• 読む文章:
*-*-*

<ネタバレ> 山田洋次監督の撮る映像の空気感は凄く好きなのですが、ストー .. >(続きを読む)
<ネタバレ> 山田洋次監督の撮る映像の空気感は凄く好きなのですが、ストーリーに起伏が無いのが玉にキズですね。
真面目すぎると言ってもいい。
映画通なひと。時代劇通な人にはたまらないのかもしれません。
私のような俗人には、なんとも物足りないというのが正直な感想。
同じ監督作品、『学校Ⅰ』や『隠し剣 鬼の爪』は好きなんですけどね。
人物描写。生活。背景。とにかく一つ一つが非常に丁寧。
この緻密とも言える、日本人にしか作れないようなこの作品の雰囲気。そしてその雰囲気だけで2時間以上魅せてしまう。はっきり言って凄いと思います。
朋江と清兵衛のエピソード。凄く良いです。監督の持ち味が、い~い感じで出ている気がします。
ありふれたプロットには違いありません。ですが、心情を丁寧に丁寧に描写するだけで、こんなに情感あふれるドラマになる。まるでお手本のような美しい恋物語です。

*-*-*

• 作業一覧:
1. 映画の感想で、一つ一つが「非常に丁寧」だと書かれているものを全部挙げよ。
2. 映画の感想を、最後の文の次から書き継げ。
データはこの映画の感想とは関わりがない。

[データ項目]
*-*-*

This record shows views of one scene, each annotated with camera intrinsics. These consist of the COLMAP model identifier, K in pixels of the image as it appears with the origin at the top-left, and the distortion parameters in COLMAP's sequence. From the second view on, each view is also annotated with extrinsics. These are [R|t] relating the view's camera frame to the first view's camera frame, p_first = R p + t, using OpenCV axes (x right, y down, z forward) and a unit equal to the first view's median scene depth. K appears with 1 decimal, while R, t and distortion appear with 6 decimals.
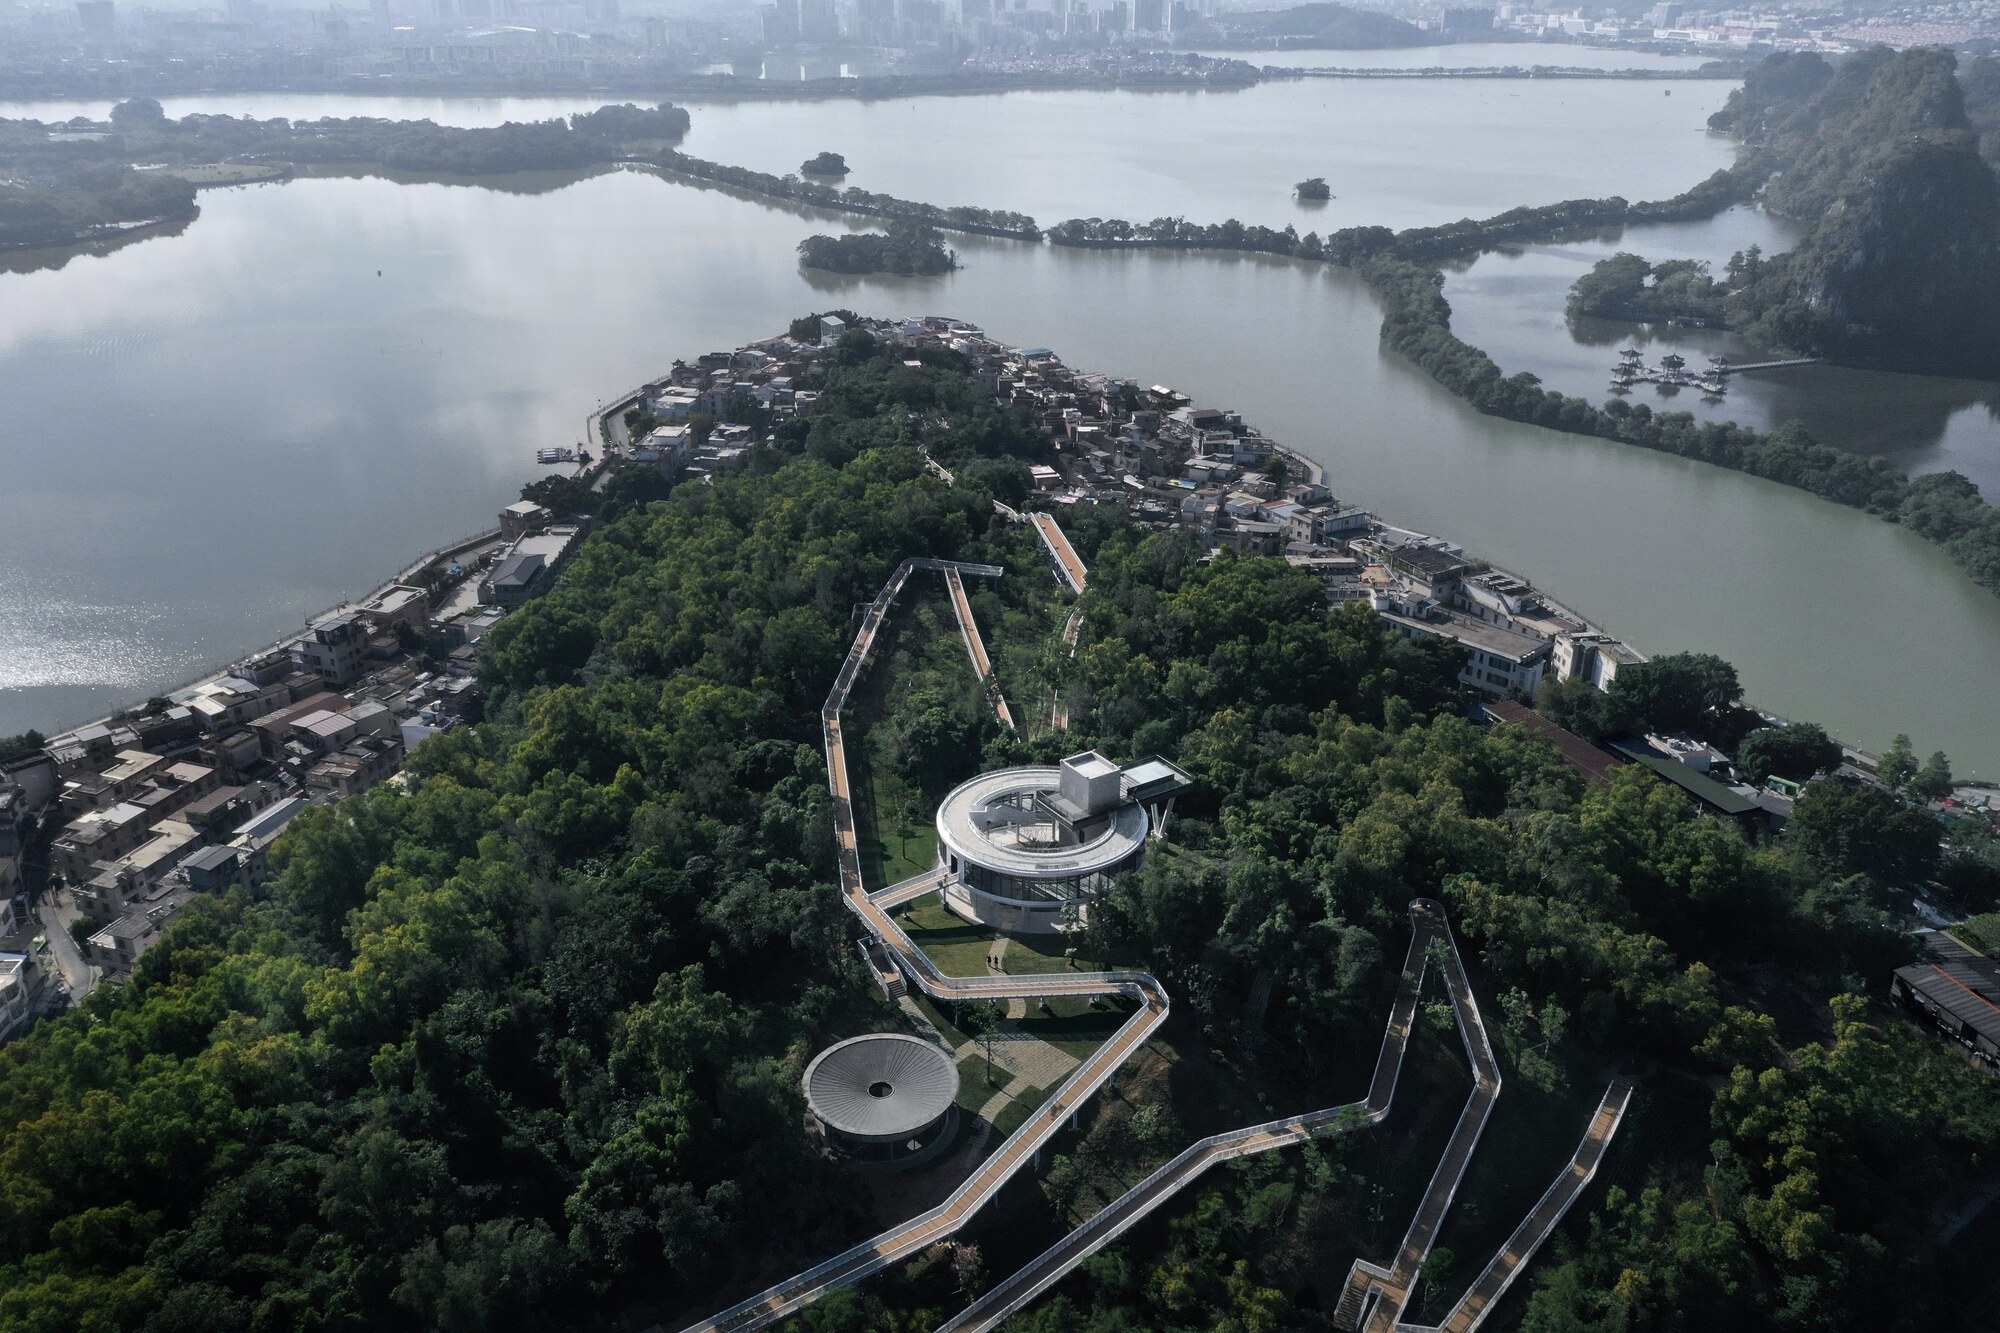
lens RADIAL K [[1575.0, 0, 1004.2], [0, 1575.0, 676.0], [0, 0, 1]] dist [0.005324, 0.007565]
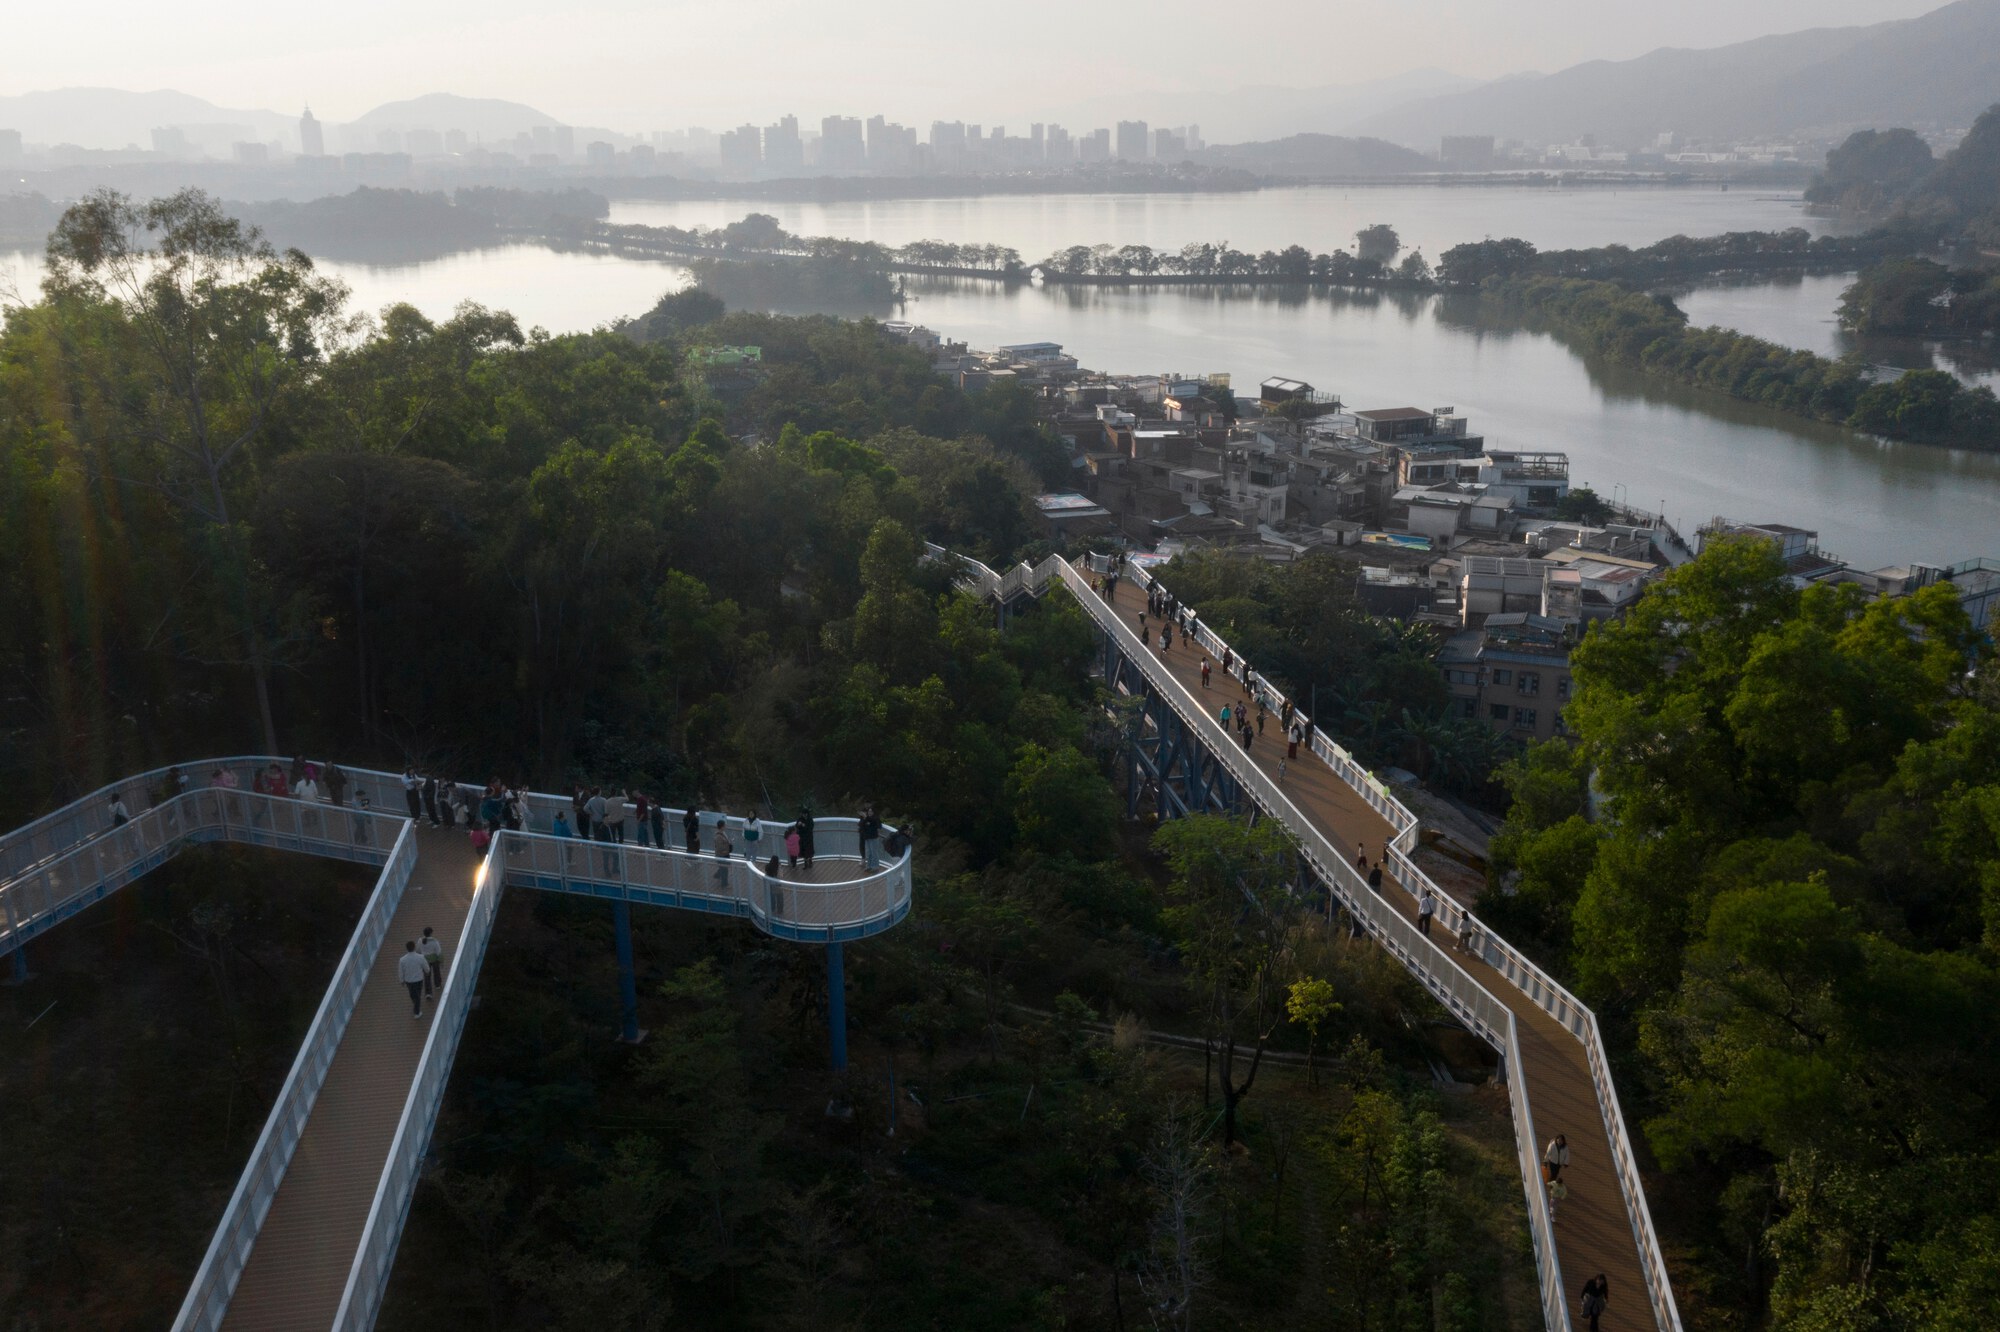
lens RADIAL K [[1575.0, 0, 1004.2], [0, 1575.0, 675.5], [0, 0, 1]] dist [0.005324, 0.007565]
pose [[0.999875, -0.011506, 0.010814, 0.002190], [0.012536, 0.994852, -0.100561, -0.023982], [-0.009601, 0.100684, 0.994872, 0.308965]]
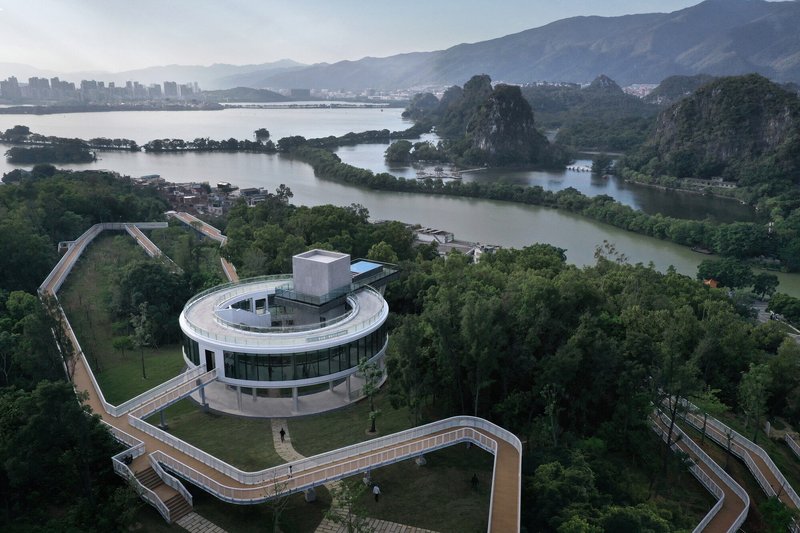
lens RADIAL K [[630.0, 0, 401.7], [0, 630.0, 270.3], [0, 0, 1]] dist [0.005324, 0.007565]
pose [[0.909100, -0.111980, 0.401245, -0.015620], [0.166901, 0.980417, -0.104531, 0.026865], [-0.381682, 0.161998, 0.909987, 0.130555]]
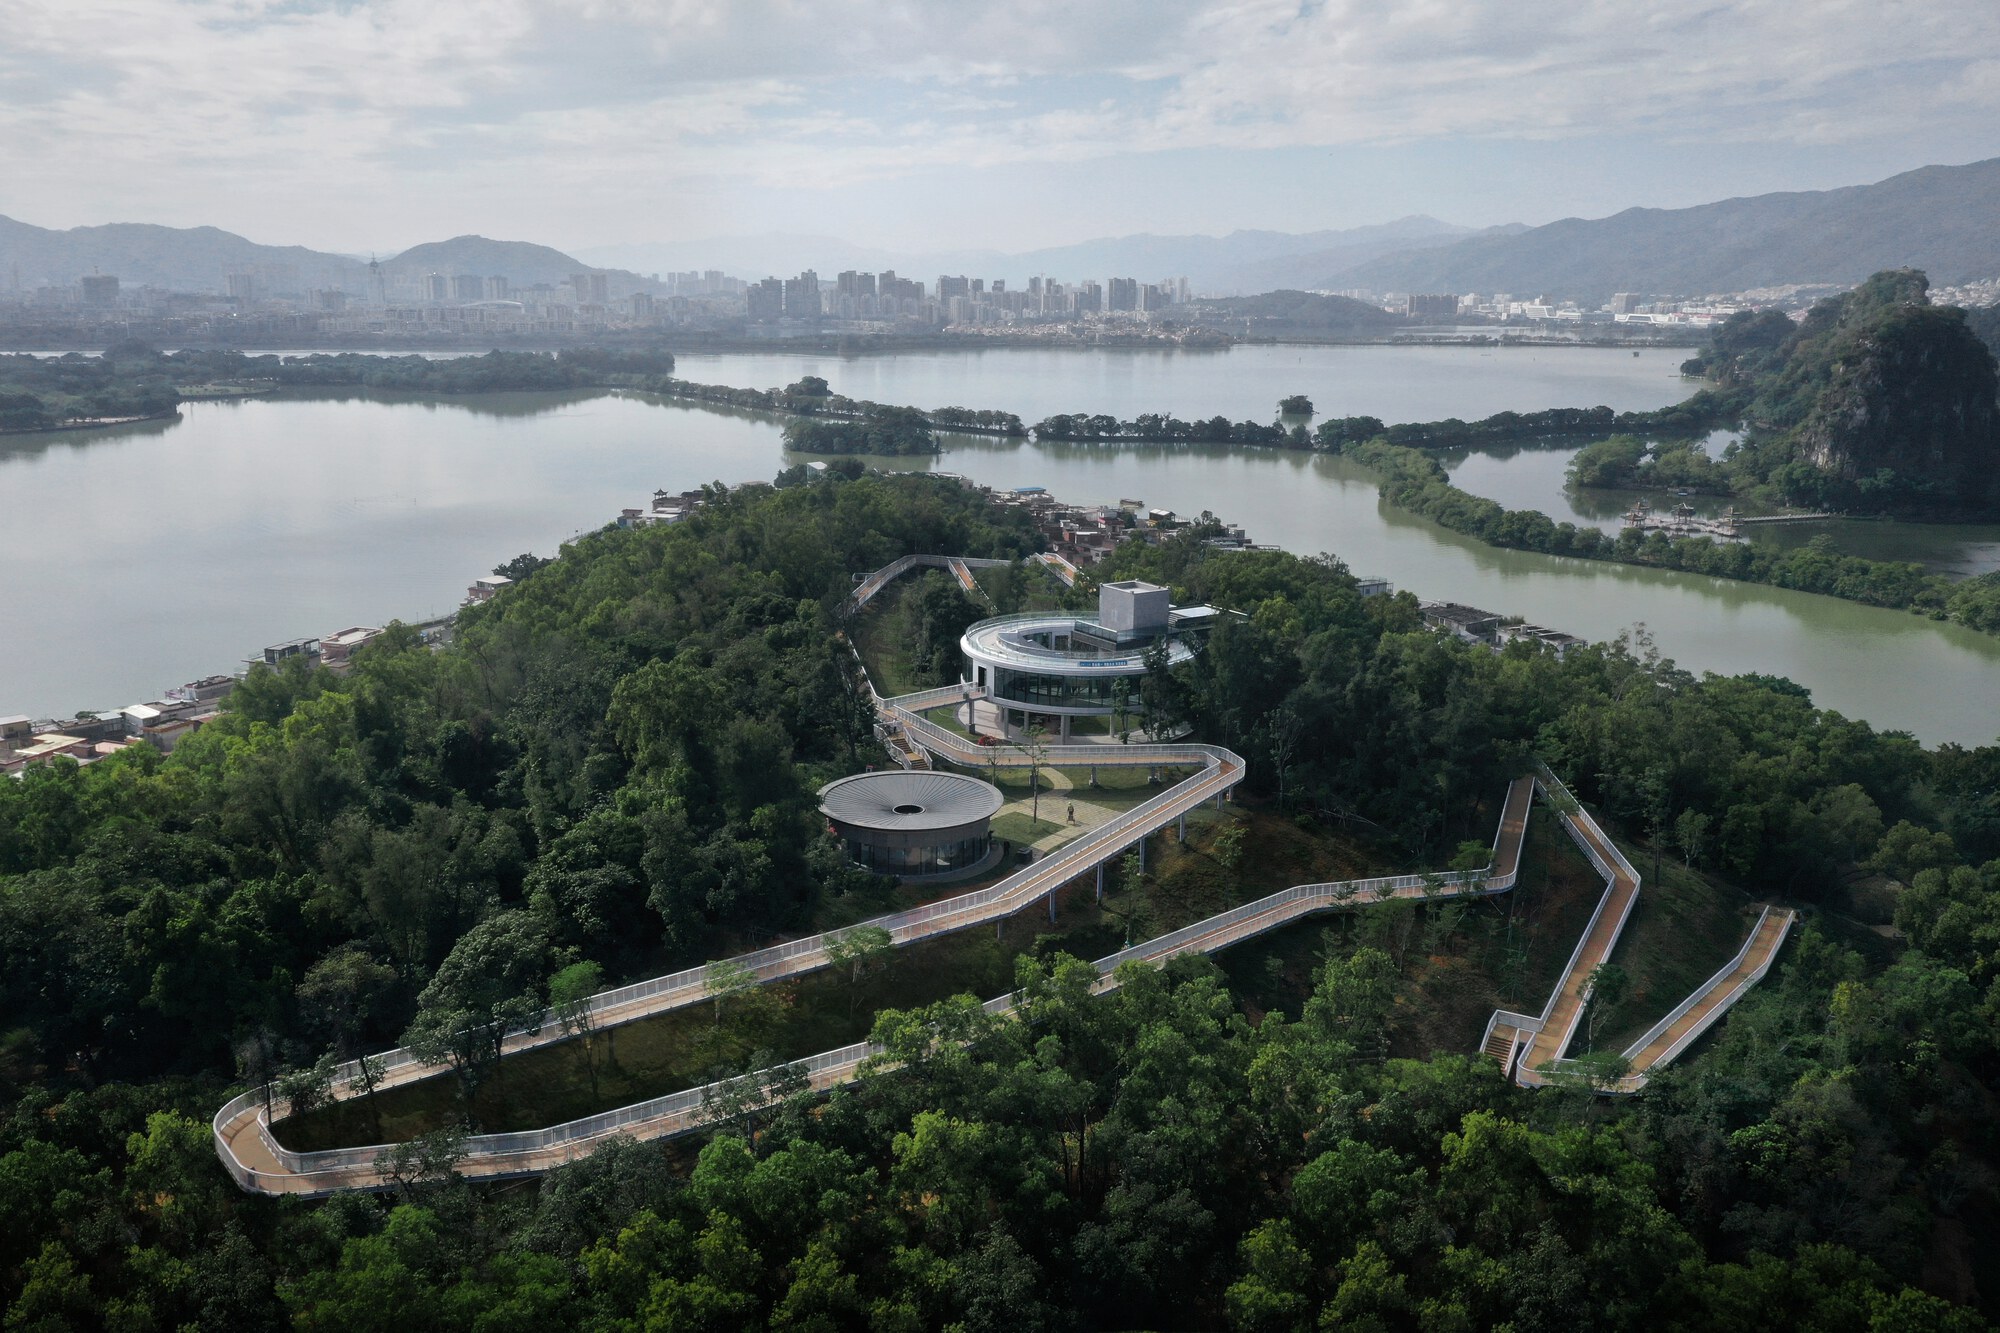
lens RADIAL K [[1621.0, 0, 975.4], [0, 1621.0, 659.6], [0, 0, 1]] dist [0.007664, 0.001886]
pose [[0.999983, 0.005784, -0.000782, -0.007512], [-0.005826, 0.981069, -0.193573, 0.060795], [-0.000353, 0.193575, 0.981086, 0.025779]]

*-*-*

• 作業の解答:
1. 人物描写、生活、背景

2.
そして多くの方が絶賛されている、余吾善右衛門討伐。否定するのには勇気がいりますが、個人的には『これがクライマックスか・・・』というのが本音。
いや、ダメじゃないんですが、この人、それまで少ししか出てきてないんですよね。蔵のところでちょっと会話のやりとりをしたぐらいです。突然悪鬼の如きラスボスとして君臨されても、正直あまり思い入れが無い・・・。ですので、クライマックスを飾る相手としては、ドラマとしても敵役としても微妙でした。最後に一波乱あってくれたら、また評価も違ったかもしれません。
『良い作品』=『面白い作品』にはなるとは限らない典型の一つだと思います。